### Tekst źródłowy
● ● ● ●
Bitwa Warszawska 1920 r.

Legiony Polskie kontra Armia Czerwona

Historia starcia polsko-bolszewickiego zaczęła się dużo wcześniej, już w 1918 roku. (por. Chwalba A., 2020: s.13) Rozpad Imperium Rosyjskiego, a następnie przegrana Niemiec i Austro-Węgier pozwoliły Polakom stworzyć niepodległe państwo. Z przyczyn propagandowych dążenia narodowo-wyzwoleńcze poparł zarówno Włodzimierz Lenin jak i prezydent USA Woodrow Wilson. Państwa Ententy akceptowały istnienie suwerennej Polski w granicach Królestwa Polskiego, ale nie miały jednolitego stosunku do jej granic. Wielka Brytania uważała Lenina za dużo poważniejszego partnera politycznego niż II RP. Sugerowano linię Curzona jako granicę. W zasadzie była ona jednak nie do zaakceptowania ani dla bolszewików, którzy planowali rozprzestrzenianie rewolucji na zachód, ani dla Polaków, którzy mieli w planach federację nawiązującą do Unii Lubelskiej. Odzyskanie niepodległości przez Polskę nie oznaczało więc bezpiecznych granic.
● ● ● ●
[Ustrukturyzowane wyniki pozy]
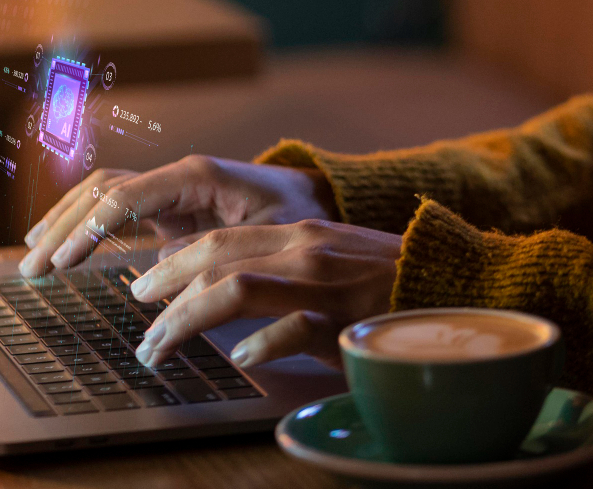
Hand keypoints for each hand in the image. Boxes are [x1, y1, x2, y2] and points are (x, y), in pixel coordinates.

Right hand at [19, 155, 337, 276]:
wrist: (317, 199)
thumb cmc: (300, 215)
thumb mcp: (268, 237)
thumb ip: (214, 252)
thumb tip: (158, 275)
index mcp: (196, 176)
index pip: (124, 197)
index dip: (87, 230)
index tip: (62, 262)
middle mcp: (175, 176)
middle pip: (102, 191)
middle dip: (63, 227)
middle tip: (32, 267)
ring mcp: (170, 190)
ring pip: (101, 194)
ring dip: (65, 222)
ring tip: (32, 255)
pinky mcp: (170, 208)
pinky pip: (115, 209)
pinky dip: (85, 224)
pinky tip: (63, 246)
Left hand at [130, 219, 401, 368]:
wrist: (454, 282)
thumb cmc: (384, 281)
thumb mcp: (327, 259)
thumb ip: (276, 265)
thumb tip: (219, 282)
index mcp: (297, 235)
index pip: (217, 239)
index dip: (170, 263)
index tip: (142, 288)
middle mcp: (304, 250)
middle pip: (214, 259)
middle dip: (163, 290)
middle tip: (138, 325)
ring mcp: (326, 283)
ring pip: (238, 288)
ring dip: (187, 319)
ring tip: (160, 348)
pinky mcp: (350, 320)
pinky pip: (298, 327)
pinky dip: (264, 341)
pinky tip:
● ● ● ●
### Pytania do tekstu
- A) Odpowiedz krótko na pytania do tekstu o Bitwie Warszawskiej:
(i) W którym roku zaczęła się historia starcia polsko-bolszewickiego?
(ii) Jaką linię proponowano jako granicę?
(iii) Do czego miała nawiązywać federacja planowana przez Polaków?
- B) Kontynuuj tekst o Bitwie Warszawskiej 1920 roku, zaczynając zaraz po jego ostatnim zdaniu.

### Odpowiedzi
- A)
(i) W 1918 roku.
(ii) Linię Curzona.
(iii) Do Unii Lubelskiej.

- B)
Dla Rosji Sowieckiej Polska leżała na drodze do Niemiec, gdzie panował silny ferment rewolucyjny. Lenin planował przebicie się na Zachód w celu rozszerzenia rewolucji. Zwycięstwo nad małym kraikiem (w porównaniu z Rosją), w dodatku nie mającym zdecydowanego poparcia Ententy, było dla bolszewików czymś oczywistym. Dowódcy, szczególnie gen. Tuchaczewski zdecydowanie przeceniali własne siły. Jak naprawdę wyglądała relacja sił? Zobaczmy:

Polacy w Bitwie Warszawskiej:

Armia z dowództwem wyszkolonym i zaprawionym w walkach po stronie państw Centralnych (Legiony Polskie).

Sprzęt z demobilu niemieckiego i austriackiego oraz zakupiony na Zachodzie m.in. 200 moździerzy, 20 francuskich czołgów wolnobieżnych, kilkadziesiąt samochodów opancerzonych. (Chwalba A.: s. 62-64)

Poza tym polskie wojsko miało dobrze zorganizowaną telekomunikację, z posłańcami konnymi, gołębiami pocztowymi, a przede wszystkim stacjami telegraficznymi i radiotelegraficznymi. Jednocześnie kryptolodzy z dużym powodzeniem rozpracowywali informacje wroga.

Polacy dysponowali też samolotami, z których najwięcej pełniło rolę wywiadowczą. Były jednak też bombowce i myśliwce.

Chociaż Polska realne wsparcie ilościowe miała tylko ze strony Ukrainy, to wspierali ją pojedynczy ochotnicy z całego świata m.in.: Francuska Misja Wojskowa (np. późniejszy prezydent Francji Charles de Gaule), a nawet Japończycy.

Najważniejsi dowódcy to: Józef Piłsudski, Józef Haller, Edward Rzydz-Śmigły i Władysław Sikorski.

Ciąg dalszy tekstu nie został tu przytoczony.